Auch Casper Matratzen nutze eine andauernde Zusammenarbeit mit dem OMR Podcast, um seine Reichweite zu erhöhen. Vincent konnte bestätigen, dass er auf die wiederkehrende Casper Werbung durchgehend angesprochen wurde.

Weitere erfolgreiche Beispiele für erfolgreiche Podcasts Ads sind O2 und „Alle Wege führen nach Ruhm“. Hier war der Podcast Teil einer ausgedehnten Werbekampagne inklusive der Medien YouTube, Instagram und TV.

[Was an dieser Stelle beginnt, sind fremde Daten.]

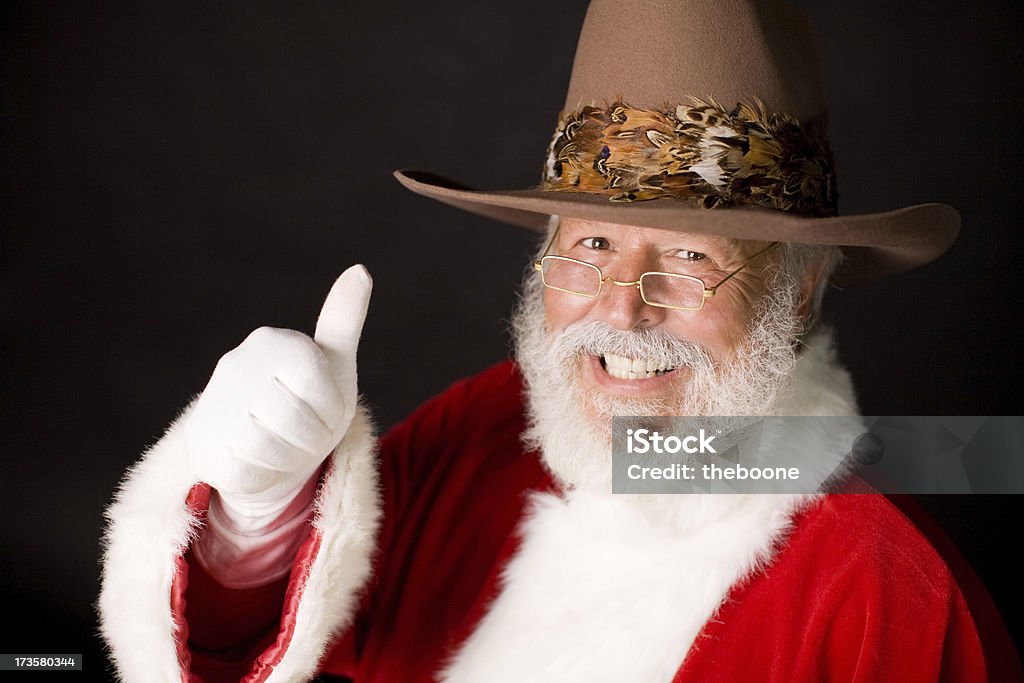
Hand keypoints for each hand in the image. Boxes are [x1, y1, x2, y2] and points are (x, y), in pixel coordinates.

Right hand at [184, 265, 371, 521]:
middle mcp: (237, 364)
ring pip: (270, 450)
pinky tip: (258, 460)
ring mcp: (214, 404)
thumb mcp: (332, 362)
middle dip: (311, 438)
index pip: (321, 391)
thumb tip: (360, 270)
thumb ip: (344, 318)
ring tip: (282, 445)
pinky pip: (247, 473)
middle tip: (303, 432)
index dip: (332, 411)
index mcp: (275, 342)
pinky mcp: (201, 445)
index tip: (325, 410)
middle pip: (296, 422)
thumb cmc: (306, 399)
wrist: (264, 446)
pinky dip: (263, 476)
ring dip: (288, 458)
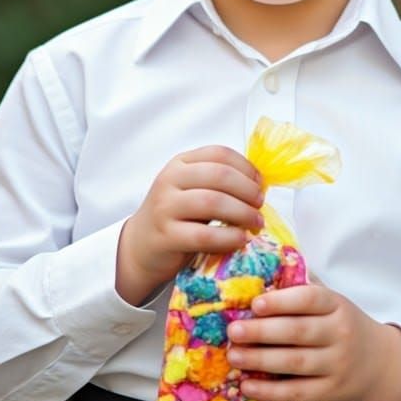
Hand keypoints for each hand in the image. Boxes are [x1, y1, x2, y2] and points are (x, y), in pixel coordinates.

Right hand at [116, 146, 264, 305]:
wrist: (140, 246)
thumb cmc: (176, 216)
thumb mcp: (192, 190)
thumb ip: (219, 183)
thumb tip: (260, 185)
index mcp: (180, 163)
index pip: (219, 154)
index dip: (246, 167)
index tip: (260, 183)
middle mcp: (170, 180)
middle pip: (219, 175)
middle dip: (248, 189)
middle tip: (260, 204)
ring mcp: (165, 207)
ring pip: (213, 202)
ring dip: (243, 213)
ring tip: (256, 223)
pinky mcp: (166, 236)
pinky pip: (204, 235)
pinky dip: (229, 237)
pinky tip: (240, 239)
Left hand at [225, 284, 400, 400]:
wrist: (380, 363)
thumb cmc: (343, 325)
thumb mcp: (333, 303)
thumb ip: (304, 291)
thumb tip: (263, 276)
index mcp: (337, 305)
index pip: (310, 299)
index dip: (281, 301)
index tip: (255, 304)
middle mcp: (339, 334)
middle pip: (298, 332)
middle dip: (262, 331)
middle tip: (234, 331)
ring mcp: (336, 365)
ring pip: (295, 363)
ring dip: (260, 359)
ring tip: (234, 355)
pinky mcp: (330, 392)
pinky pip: (297, 392)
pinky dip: (270, 391)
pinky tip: (248, 385)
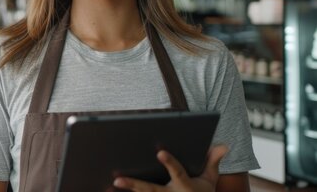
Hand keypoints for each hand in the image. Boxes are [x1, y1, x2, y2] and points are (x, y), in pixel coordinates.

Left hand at [112, 145, 227, 191]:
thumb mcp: (210, 179)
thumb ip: (213, 161)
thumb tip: (224, 145)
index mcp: (185, 186)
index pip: (177, 173)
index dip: (169, 163)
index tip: (160, 152)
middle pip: (150, 190)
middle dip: (134, 185)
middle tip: (117, 180)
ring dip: (127, 191)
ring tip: (110, 184)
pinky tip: (108, 190)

Die Deutsche Fernsehlotterie gründete in Zusammenarbeit mit Rocket Beans einfach ihren eigenen Podcast „WaSozial“, welcher so erfolgreich ist, dass mittlerweile schon drei Staffeln veröffentlicht wurden.

Wohin wird sich Podcast-Werbung entwickeln?

Aktuelle Themen im Bereich Podcast, welche sich noch entwickeln werden, sind zum Beispiel die Planbarkeit und Wirksamkeit von Podcasts. Diese werden in den nächsten Monaten und Jahren untersucht werden, damit der Markt an Transparenz gewinnt.
Dabei wird Programmatic Advertising eine große Hilfe sein. Zielgruppen, Preise und Reichweitengarantie werden skalierbar und Kunden können gezielte Buchungen bei Podcastern vornehmen. Die Einfachheit des Geschäftsmodells für potenzielle Kunden aufzuzeigen, ist ein wichtiges Bestreben der Branche.

Zusätzlich arbeiten Agenturen gerade an individuellen, dynamischen nativen Spots. Ziel ist es, einen Kunden über mehrere hunderten Podcasts ausspielen zu können.

Um noch mehr Aufmerksamkeit auf das Medium zu lenken, sehen die Experten Potenzial in einem Wahl-Podcast für die Bundestagswahl 2021. Das Thema geht ganz Deutschland etwas an und bietet Podcastern die Chance, mit großen Kampagnen andere Medien zu überstrahlen.

Abschließend kann man wohl jedem nur dazu raten, auf den Podcast-Trend mit aufzuspringen. Er ist nicht vorübergehend oder entspringt nur aus der Pandemie, sondern wird in Zukunft ein festes Medium in unserem Marketing-Mix darstellen.